UWAGA!

Audiencja u Królowej (spisane lekką ręką)

 Elbląg, Audiencja u Królowej  (spisane lekką ręką)
Fot. Anna Dembińska

Czasem mówi się, że królowa jest tylko jedna, ale to nieprawda. Królową Wielkiej Brytanii jest Elżbieta II, Królową Popu – Madonna, a Królową Nauk – matematyka. Tegoroczni abiturienci mieli dziś (5 maja) maturalną audiencję u tej ostatniej. Zobacz zdjęcia.

Elbląg anno Domini 2022. Pogoda z rana, jak na maj, taka sobie (chociaż później się poprawia). Ulicami miasta idą elegancko ubrani, w pełnym rynsztunku, młodzi panowie i damy. Są wyposażeni w długopisy, linijki, cyrkle, kalkulatory czy matematyczne wzory (albo dostają je na miejscu, w szkołach). Nie wypada przecież na audiencję u Królowej stawić się nieprzygotowanym. Nie można też przyjść nadmiernie wyposażonym, bo kątomierz i ekierka już odpadają. A jest to audiencja obowiązkowa, więc z 1230 maturzystów, którzy uczyli się w szkołach prowadzonych przez elbląski gród i podchodzą teraz do matury (niektórzy kolejny raz), wszyscy dziś spotkają się z Królową. Tegoroczne audiencje odbywają się zaś normalnie, bo ponoć powoli mijają czasy wielkiej zarazy, która rozprzestrzeniała się od 2020 roku jak kraj i świat długi i szeroki. Na matury można więc stawiać się z podniesioną przyłbicą, a nawet bez niej. Czy tam bez maski.

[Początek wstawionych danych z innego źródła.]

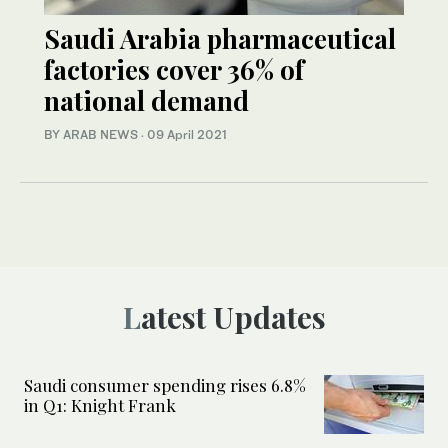
Saudi Arabia pharmaceutical
factories cover 36% of
national demand
BY ARAB NEWS
·
09 April 2021
Latest Updates
Saudi consumer spending rises 6.8%
in Q1: Knight Frank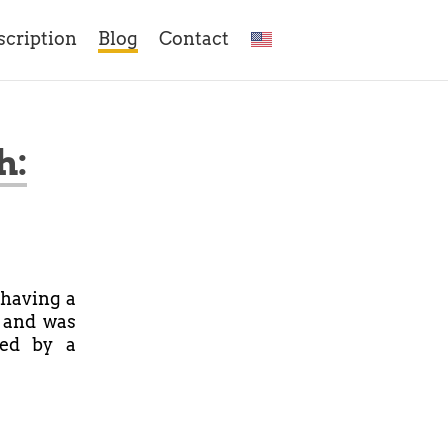
scription
Blog
Contact
h:
having a
, and was
ked by a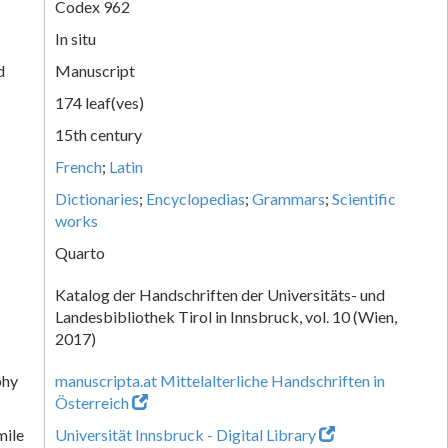
Codex 962
In situ
d
Manuscript
174 leaf(ves)
15th century
French
;
Latin
Dictionaries
;
Encyclopedias
;
Grammars
;
Scientific
works
Quarto
Katalog der Handschriften der Universitäts- und
Landesbibliothek Tirol in Innsbruck, vol. 10 (Wien,
2017)
phy
manuscripta.at Mittelalterliche Handschriften in
Österreich
mile
Universität Innsbruck - Digital Library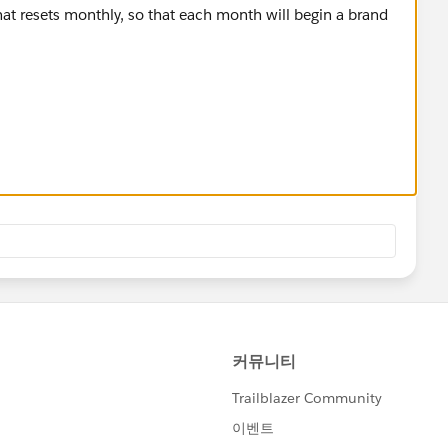
that resets monthly, so that each month will begin a brand
igger a flow or Apex trigger
recently created record of the same object
 is different than the created date of the new record (has a
number field to 1
s number field + 1
r, month, and the counter field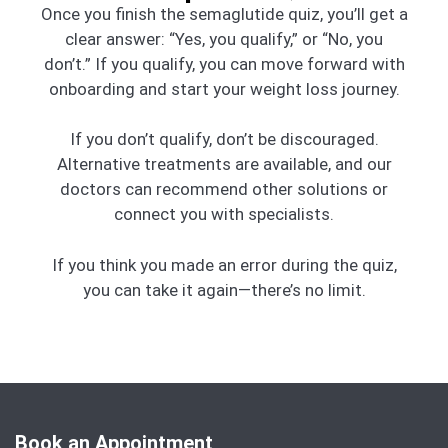
Once you finish the semaglutide quiz, you’ll get a
clear answer: “Yes, you qualify,” or “No, you
don’t.” If you qualify, you can move forward with
onboarding and start your weight loss journey.
If you don’t qualify, don’t be discouraged.
Alternative treatments are available, and our
doctors can recommend other solutions or
connect you with specialists.
If you think you made an error during the quiz,
you can take it again—there’s no limit.
Book an Appointment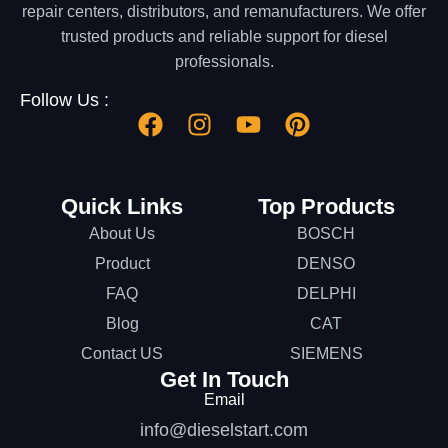
repair centers, distributors, and remanufacturers. We offer
trusted products and reliable support for diesel
professionals.
Follow Us :
Quick Links
Top Products
About Us
BOSCH
Product
DENSO
FAQ
DELPHI
Blog
CAT
Contact US
SIEMENS
Get In Touch
Email
info@dieselstart.com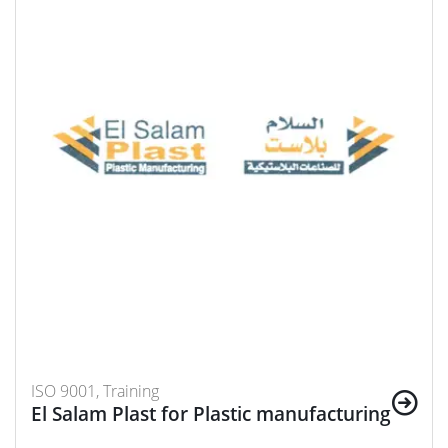
ISO 9001, Training
El Salam Plast for Plastic manufacturing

Dodajmy, że "Matma" to dość łaskawa władczyni, bo żeby ze spotkania z nią wrócić z tarczą, wystarczy zadowolić ją, jak w przypadku innych maturalnych zmagań, w trzydziestu procentach. A że nie każdy po maturze chadza na kremówki, to procenty w wielu przypadkach pojawią się też pewnie po samych egzaminach, pytanie tylko, czy w ramach świętowania, czy na pocieszenie...

Ale nie wybiegajmy w przyszłość. Po samej audiencji – ta trwać mogła maksymalnie 170 minut – porozmawialiśmy z maturzystami. Z tymi, przynajmniej teoretycznie, najbardziej wysportowanymi, bo z IV LO w Zespole Szkół i Placówek Sportowych. Im przecież najbardziej przyda się matematyka. Policzą, ile trzeba jeszcze zrobić pompek, ile meczów trzeba wygrać, żeby ich drużyna nie spadła z ligi (albo przypadkiem nie awansowała, gdy nie ma pieniędzy na grę na wyższym poziomie), obliczą też wartości odżywcze dla codziennej diety i tym podobne, i tak dalej... Co mówili absolwenci "Czwartego" po spotkaniu z Królową Nauk?

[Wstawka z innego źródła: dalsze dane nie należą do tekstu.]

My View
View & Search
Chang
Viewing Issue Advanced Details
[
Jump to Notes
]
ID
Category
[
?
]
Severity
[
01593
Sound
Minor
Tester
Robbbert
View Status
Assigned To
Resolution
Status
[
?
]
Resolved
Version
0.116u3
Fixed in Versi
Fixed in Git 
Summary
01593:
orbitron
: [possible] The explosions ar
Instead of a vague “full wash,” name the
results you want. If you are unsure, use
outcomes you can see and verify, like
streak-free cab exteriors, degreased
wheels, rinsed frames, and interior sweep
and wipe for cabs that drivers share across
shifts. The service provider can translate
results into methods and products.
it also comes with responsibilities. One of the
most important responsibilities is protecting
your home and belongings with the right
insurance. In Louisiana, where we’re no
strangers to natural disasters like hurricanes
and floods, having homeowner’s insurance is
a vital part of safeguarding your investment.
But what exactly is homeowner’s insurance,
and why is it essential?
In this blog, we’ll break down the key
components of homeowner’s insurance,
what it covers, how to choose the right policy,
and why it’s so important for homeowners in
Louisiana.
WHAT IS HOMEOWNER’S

  Elbląg, Audiencja u Królowej  (spisane lekką ręką)
Fot. Anna Dembińska

- Bardzo dobrze czuję się po egzaminie – twierdzi Krystian. - Zadania nie były skomplikowane, moim zdaniem każdy powinien bez problemu zdać – stawia dość odważną tezę. Uważa jednak, że zadania były podobne do tych, na których przygotowywał się do egzaminu. - W zadaniach otwartych były nierówności kwadratowe, funkcja kwadratowa, prawdopodobieństwo, dowód... - wymienia. Licealista przyznaje, że gdyby matematyka nie była obowiązkowa, to i tak by ją zdawał. - Lubię matematykę, wydaje mi się, że dobrze mi z nią idzie. Nie jest to przedmiot na który chodziłem z przymusu – zaznacza. Dodaje, że czeka go też rozszerzony egzamin. - Mam nadzieję, że dostanę się na zarządzanie w sporcie – tłumaczy.

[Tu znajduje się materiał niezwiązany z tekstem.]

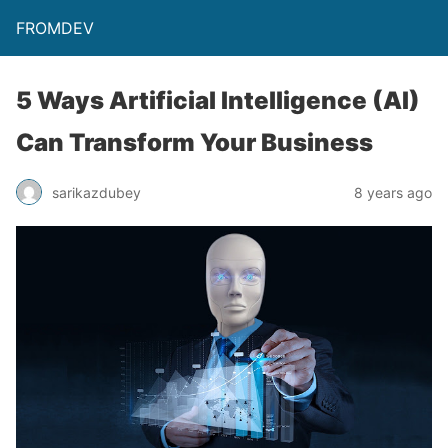
FROMDEV
5 Ways Artificial Intelligence (AI)
Can Transform Your Business
sarikazdubey
8 years ago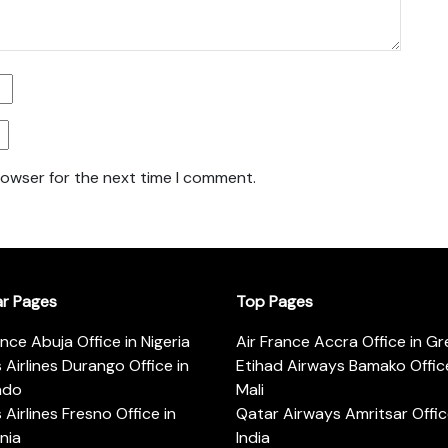
rowser for the next time I comment.
ar Pages
Top Pages
ance Abuja Office in Nigeria
Air France Accra Office in G
s Airlines Durango Office in
Etihad Airways Bamako Office
ado
Mali
s Airlines Fresno Office in
Qatar Airways Amritsar Offic
rnia
India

- Jestem dobry z matmy, to czuję się po egzaminie bardzo dobrze, sam najbardziej bałem się polskiego – podkreśla Krzysiek. - Nic na egzaminie mnie nie zaskoczyło, a zadania różnego typu były rozłożone równomiernie. Chociaż obstawiałem, że za pięć punktów będą ciągi, a tak się nie stało... - przyznaje. Jakie ma plany po szkole? Tego jeszcze nie wie, ale może będzie się to jakoś wiązało z matematyką...

- Egzamin poszedł mi bardzo dobrze, ale zaskoczyło mnie ostatnie zadanie z funkcjami... - mówi Mikołaj. Chociaż jest zadowolony z dzisiejszych zmagań, uważa, że mogłoby być lepiej. Nie wiąże swojej przyszłości z matematyką gdy chodzi o studia czy pracę. - Tej matury bałem się najbardziej, więc teraz już najgorsze za mną – mówi z ulgą.

- Mamy mieszane uczucia po egzaminie – mówią dwie Julie, które spotykamy przed IV LO. - Mi dziś poszło lepiej na próbnych, a koleżance...

- ... zdecydowanie gorzej. Ale to kwestia stresu, bo egzamin był dziś łatwiejszy niż próbny.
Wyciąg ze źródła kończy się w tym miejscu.